US attempt to wage a new 'Cold War' a massive assault on human rights
I was in Berlin on Tuesday for the 2024 China-Europe Seminar on Human Rights, an event that was first held in 2015, and has been hosted every year by European and Chinese cities since then.
While this year's theme was "new and emerging rights in the age of digital technology, artificial intelligence, environmental degradation and climate change", many experts voiced their concerns over the ongoing conflicts that are a threat to humankind, especially the people in the countries directly affected and their human rights.
The conflicts include those between Russia and Ukraine, and Israel and Palestine. Some say there is a new "Cold War" the United States is trying to wage against China. Many are worried that these hot and cold wars, if left unchecked, could potentially trigger a nuclear war.
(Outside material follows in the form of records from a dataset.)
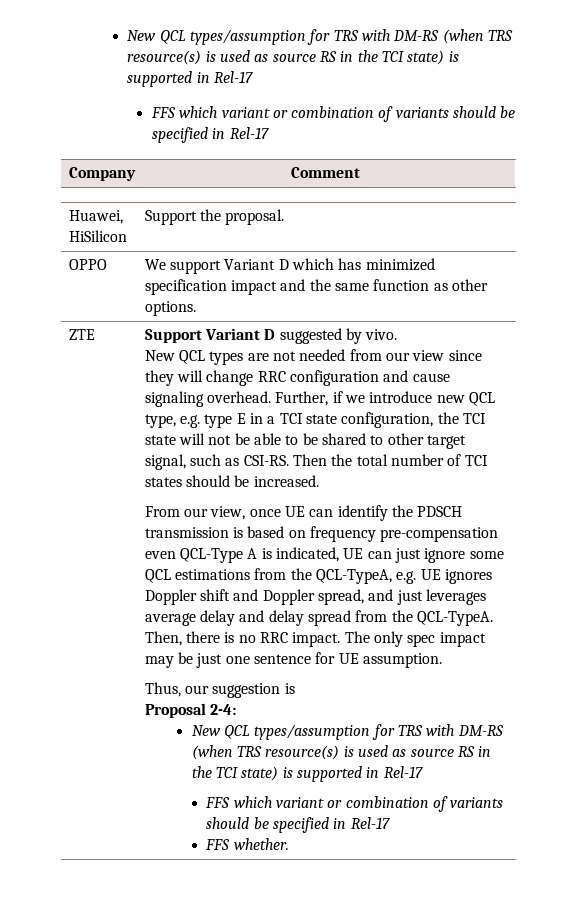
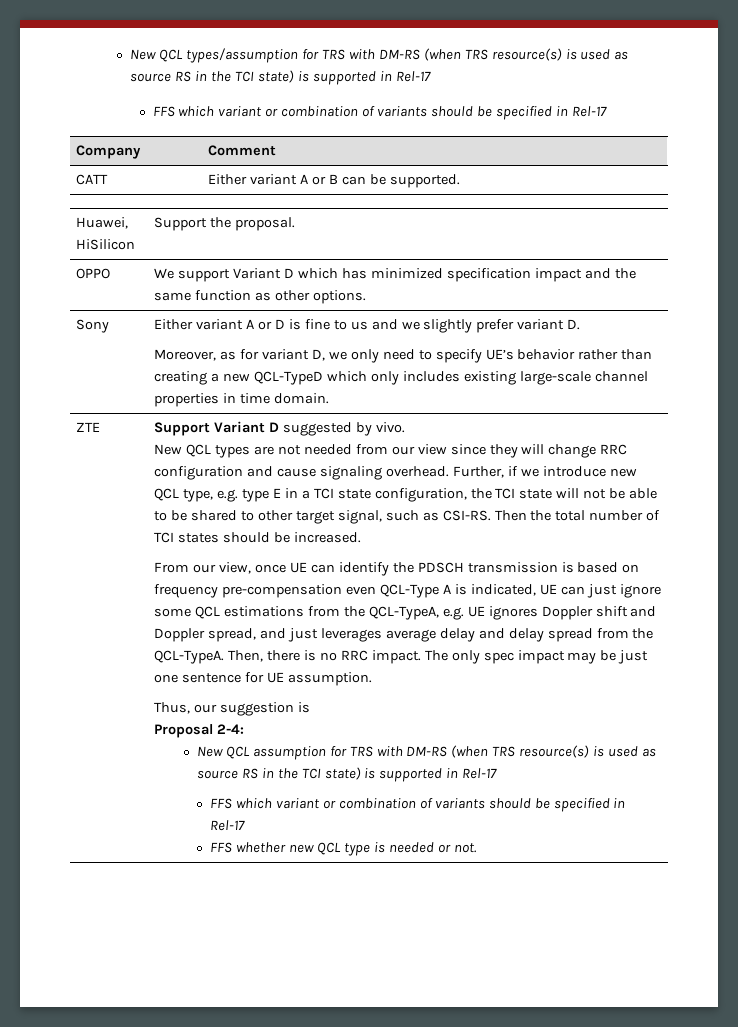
(360, 172) none -> [76,174,109,185] [208,174,460,188] // CATT | Either variant A or B can be supported.
(196, 308) none -> [76,319,110,333] [154,319,581,333] [154,349,653,363] [154,371,648,385] [154,393,330,407] // Sony | Either variant A or D is fine to us and we slightly prefer variant D. // Moreover, as for variant D, we only need to specify UE’s behavior rather than creating a new QCL-TypeD which only includes existing large-scale channel properties in time domain.
[254,724,371,740] types/assumption -> [252,746,326,760] assumption
[233,838,289,850] whether. -> [236,842,477,856] whether new QCL type is needed or not.

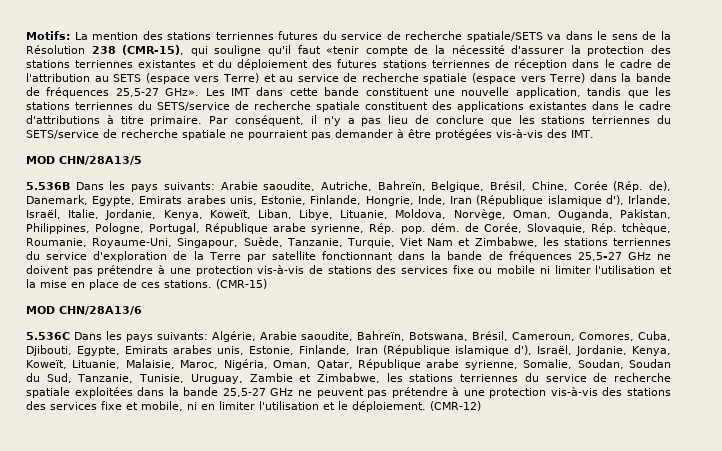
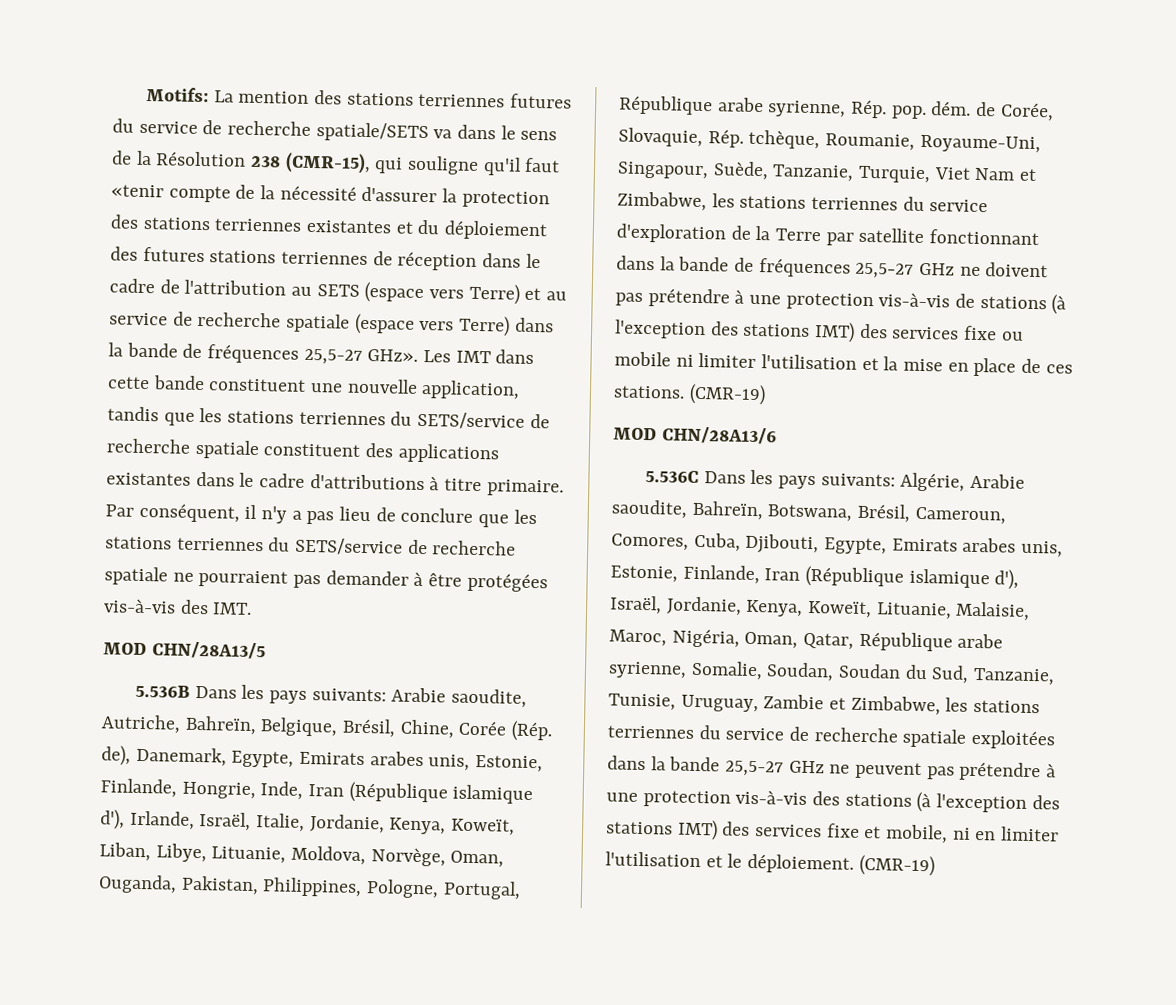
(372, 270) none -> [1051,294,1067,315] [614,319,856,343] (à l'exception des stations IMT)
[216,279,267,289] (CMR-15) -> [688,383,766,406] (CMR-19)
(671, 392) none -> [916,791,1060,813] [606,819,718,841] (à l'exception des stations IMT)
[430,401,481,411] (CMR-12) -> [858,854,935,877] (CMR-19)

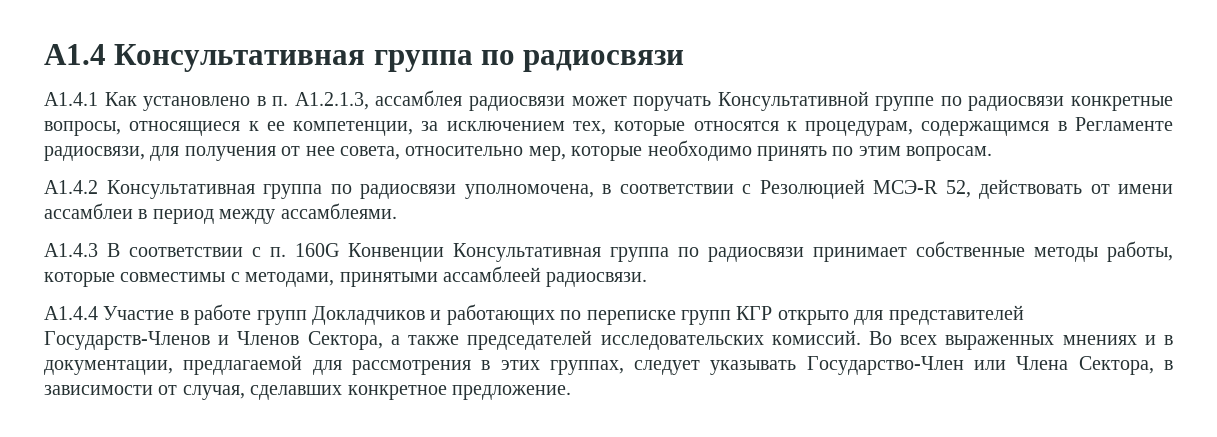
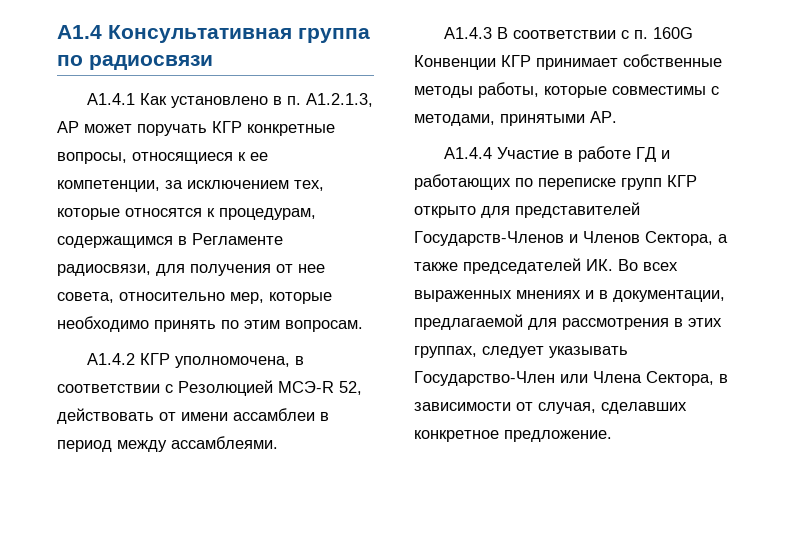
[375,90,1065,111] ассамблея радиосвязи может поручать Консультативной группе по радиосвязи -> [57,121,242,136] АР может поручать КГР
[106,180,456,199] Консультативная группа по радиосвязи -> [139,353,170,365] КГР
[453,243,804,262] Консультативная группа по радиосвязи -> [501,55,531,67] КГР
[443,266,648,287] ассамблеей радиосвязи. -> [590,111,617,123] АР.
[256,306,425,325] групп Докладчиков -> [635,147,656,162] ГД
[600,330,861,350] исследовательских комиссий. -> [586,259,613,271] ИК.

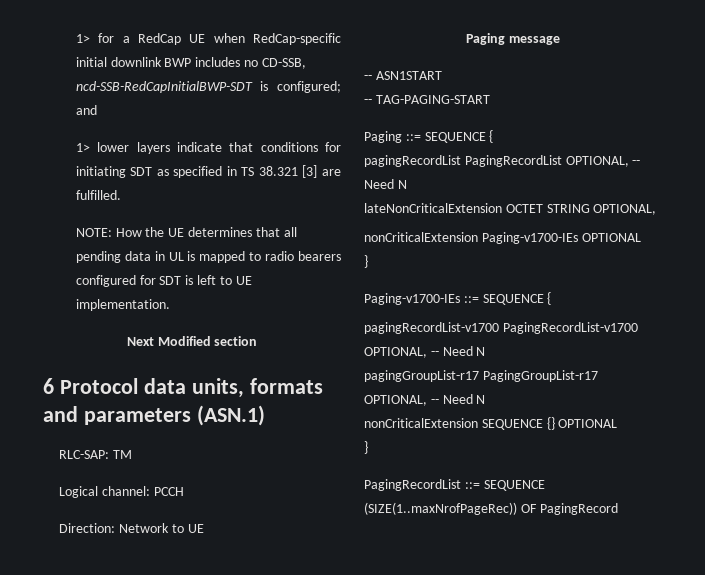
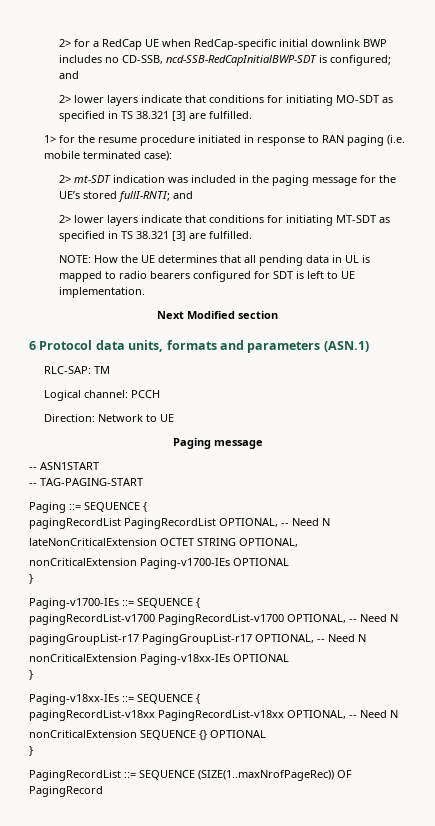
[75,34,90,43] 1> -> [59,39,72,47] 2>
[75,142,341,154] [75,166,153,178] 1> lower layers indicate that conditions for initiating SDT -> [59,95,394,106] [59,111,253,122] [44,135,406,146] [44,151,173,161] [59,175,397,186] [59,191,194,202] [59,215,377,226] 2> lower layers indicate that conditions for initiating MO-SDT as specified in TS 38.321 [3] are fulfilled. // 1> for the resume procedure initiated in response to RAN paging (i.e. mobile terminated case): // 2> mt-SDT indication was included in the paging message for the UE’s stored fullI-RNTI; and // 2> lower layers indicate that conditions for initiating MT-SDT
(486, 399) none -> [29,654,289,665] [29,670,33,680] [29,694,200,705] [29,710,398,721] // nonCriticalExtension Paging-v18xx-IEs OPTIONAL // } // Paging-v18xx-IEs ::= SEQUENCE { // pagingRecordList-v18xx PagingRecordList-v18xx OPTIONAL, -- Need N

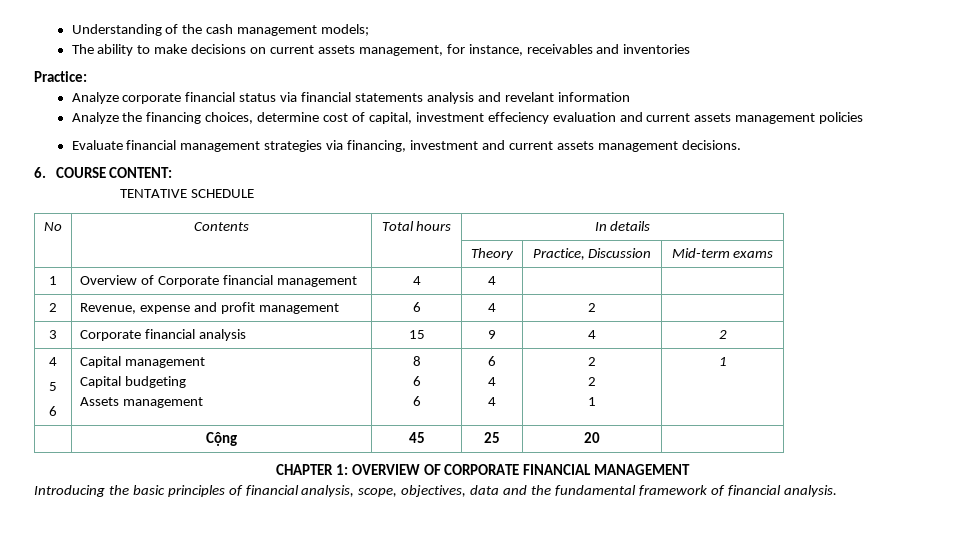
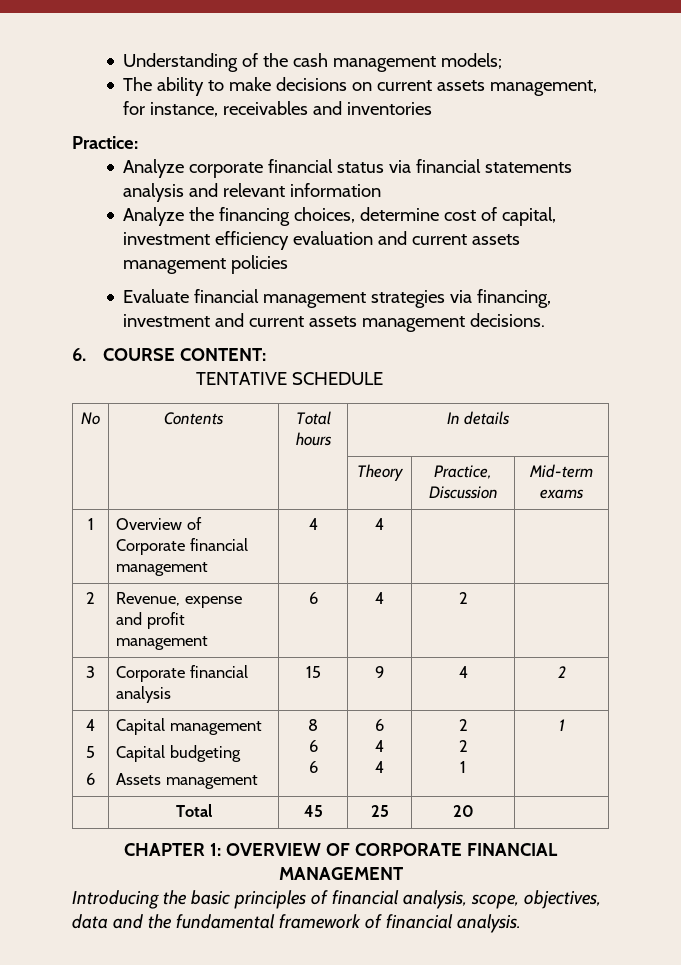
[504,92,554,102] revelant -> [223,183,286,197] relevant
[487,112,549,124] effeciency -> [215,231,290,250] efficiency
[206,432,237,446] Cộng -> [175,804,212,817] Total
Despite US President Joe Biden's public statement that Washington does not seek a new "Cold War", what his administration has been doing against China over the past years constitute a new "Cold War". That was the view of some of the experts who spoke at Tuesday's seminar.
True, the new "Cold War" Washington is attempting to wage is not the same as the Cold War between the US and the Soviet Union, when the two sides had almost no trade relations and very limited people-to-people exchanges. But the US has been moving in that direction since former US president Donald Trump reversed decades of US policy on China. Worse, the Biden administration has doubled down the China-containment policy of the previous administration in a bid to curtail China's rise.
Such Cold War mentality has made everyone worse off. Trump's tariffs on Chinese exports, which Biden vowed to revoke during the 2020 presidential campaign but broke his promise after assuming office, have increased the prices of commodities for US consumers, according to various US studies.
The Peterson Institute for International Economics on Monday warned that if Trump wins the presidential election and carries out his latest threat to impose 10 percent tariffs on foreign goods and 60 percent on Chinese goods, the US economy would suffer the most, with its GDP sinking to 2.82 or 9.65 percent lower than the baseline by 2028, based on two scenarios of whether foreign countries retaliate or not.
In contrast, China's GDP would slide by only 0.5 to 0.74 percent below the baseline by 2028 and Mexico's GDP by 0.03 to 0.56 percent.
Similarly, the US tech war against China is set to backfire because it deprives US tech companies of their biggest customer, and encourages China to invest and innovate more aggressively to catch up with the West and become self-reliant in advanced technology.
The notorious Wolf Amendment, a law passed by US Congress in 2011 to prohibit US government cooperation with China in space science has failed to halt China's space mission. Instead, it has prompted China to make a giant step forward in space exploration.
China has been following a win-win policy since the launch of reform and opening-up in 1978, by welcoming more foreign investment. It's hard to figure out why the US, still a superpower in many aspects, has become so narrow-minded and so obsessed with lose-lose games with the sole aim of hurting the Chinese economy, which has been a major engine for global economic growth for years.
Axel Hegwein, chairman of the supervisory board of the German-Chinese Culture Foundation, reminded people at Tuesday's seminar that Berlin is a place of historic significance, a place that connects the East and the West. He said he expected more such discussions and exchanges to be held so that the two sides can learn more about human rights from each other.
He was clearly referring to the fact that Berlin, in fact Germany, was divided into two parts during the Cold War. The same was true for Europe.
There is no better place to oppose the new Cold War than in Berlin. I am writing this column in my hotel, just 350 meters from Checkpoint Charlie, which witnessed the untold sufferings of the German people during the Cold War. But it's doubtful whether the US will understand the message.
The author is chief of China Daily EU Bureau based in Brussels.